A big thank you to all of our family and friends who’ve loved and supported us throughout, with extra special thanks to the brave and generous woman who donated her marrow to save my life. I hope I’ll be able to know her identity soon so that I may thank her personally.
We wish you all a safe and happy holiday. To our non-USA readers, we wish a beautiful day as well!
p.s. I saw my hematologist yesterday, just the regular monthly check-up. I also got my stitches out from my salivary gland biopsy. My blood counts continue to look good:
WBC: 4700 (norm 3000-11200)
Granulocytes (~ANC): 3100 (norm 1400-9200)

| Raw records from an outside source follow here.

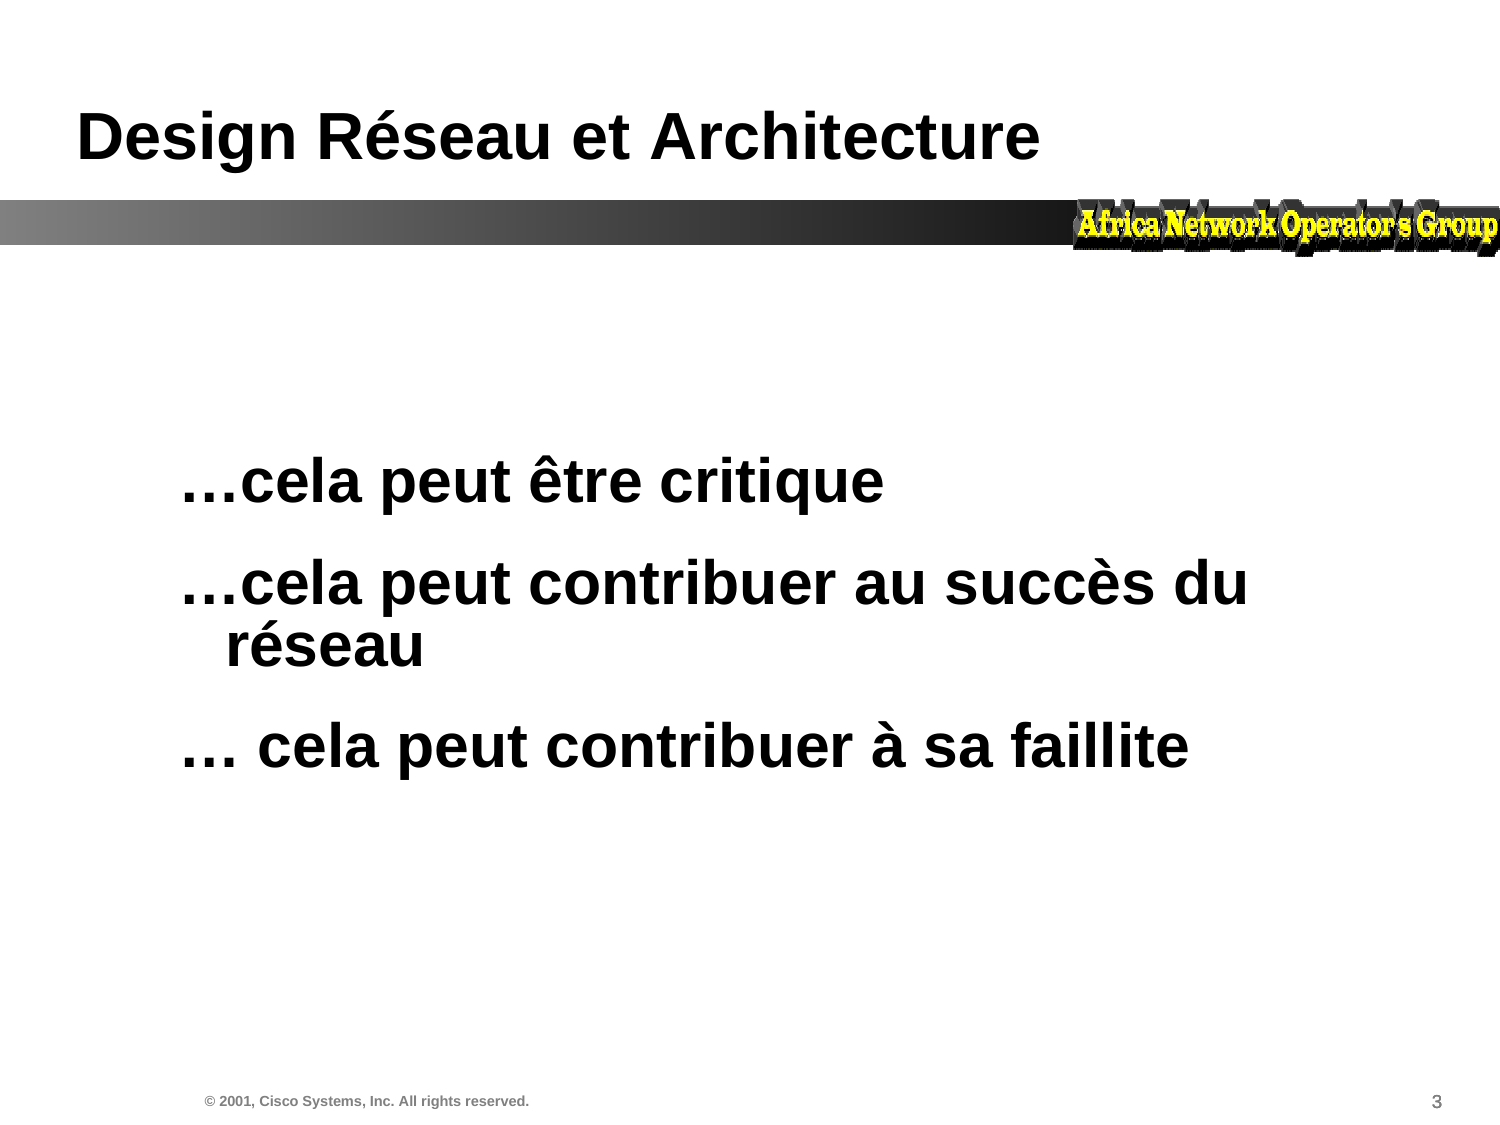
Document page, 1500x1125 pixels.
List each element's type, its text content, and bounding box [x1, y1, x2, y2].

list …cela peut être critique …cela peut contribuer au succès du réseau … cela peut contribuer à sa faillite [132, 322, 1391, 909]
picture [1070, 180, 1500, 275]
title Design Réseau et Architecture [62, 41, 1314, 180]
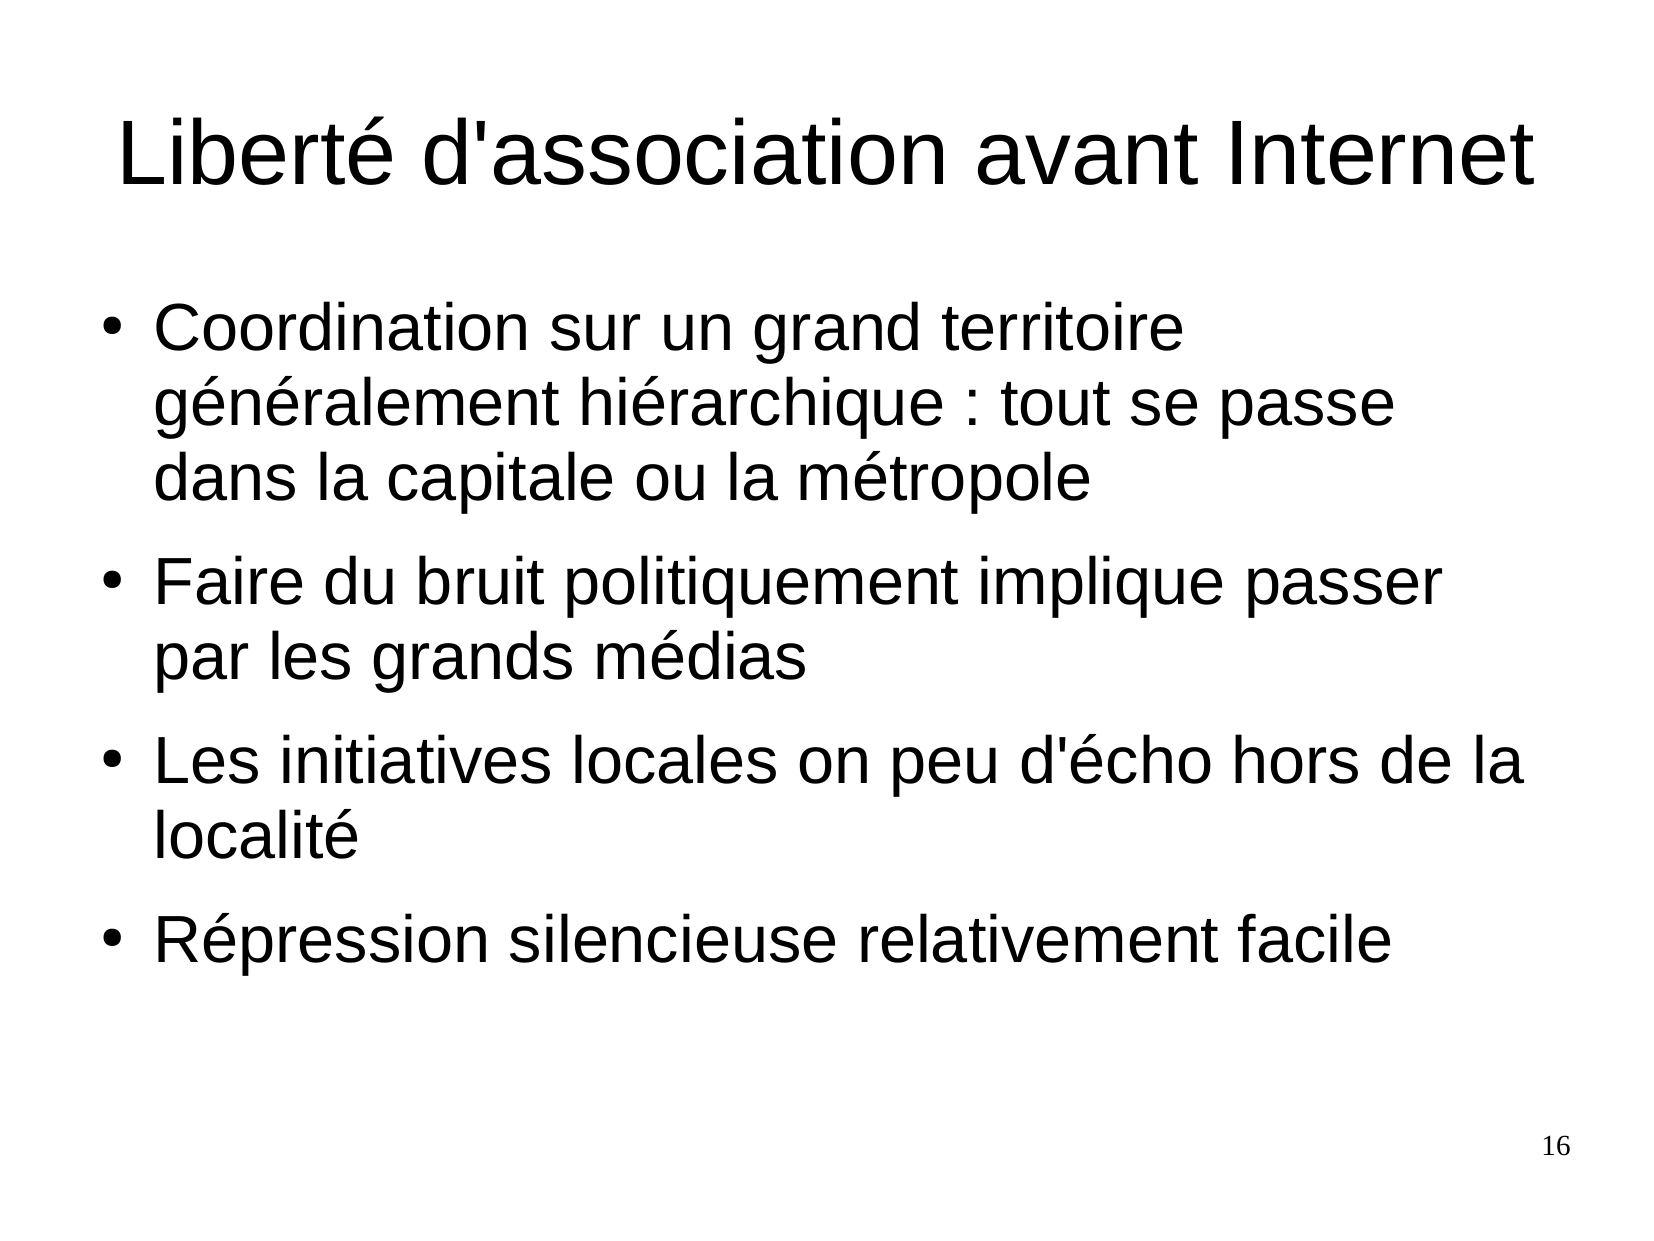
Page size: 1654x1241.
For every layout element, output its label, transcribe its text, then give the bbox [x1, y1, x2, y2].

list Coordination sur un grand territoire généralement hiérarchique : tout se passe dans la capitale ou la métropole Faire du bruit politiquement implique passer par les grands médias Les initiatives locales on peu d'écho hors de la localité Répression silencieuse relativement facile [82, 290, 1538, 1010]
title Liberté d'association avant Internet [82, 49, 1571, 257]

Platelets: 277 (norm 150-450)
RBC: 3.87 (norm 3.90-4.90)
HGB (hemoglobin): 13.6 (norm 11.5-14.3)
HCT (hematocrit): 39.7 (norm 34.0-42.2)
Bilirubin 0.6 (normal 0.0 – 1.2)
AST 40 (normal 0-40)
ALT 37 (normal 0-40)
Alkaline Phosphatase, S 194 (norm 25-150)
I got the salivary gland biopsy results back from the NIH dentist:
“Based on the pathology report and your clinical exam, it looks like you have cGVHD of your salivary glands and, to a much lesser extent, of your mouth in general. Your salivary glands are chronically inflamed, and they are beginning to become fibrotic and decrease in size. There are patchy groups of immune cells around the ducts (where saliva exits) and also around the acinar cells, which make the saliva. This biopsy result is very similar to what is seen in early Sjogren’s syndrome, though there are some differences. You may benefit from using an anti-inflammatory mouth rinse, such as dexamethasone, to control the inflammation in your salivary glands and prevent or slow further fibrosis of the glands. Unfortunately, once the glands have become fibrotic, they won’t return to function. I would be happy to call in a prescription for corticosteroid (dexamethasone) mouth rinse for you. This is something you would use 3 times a day for 2 weeks, and then if your dry mouth improves as the inflammation goes down, you could continue using it every other day.”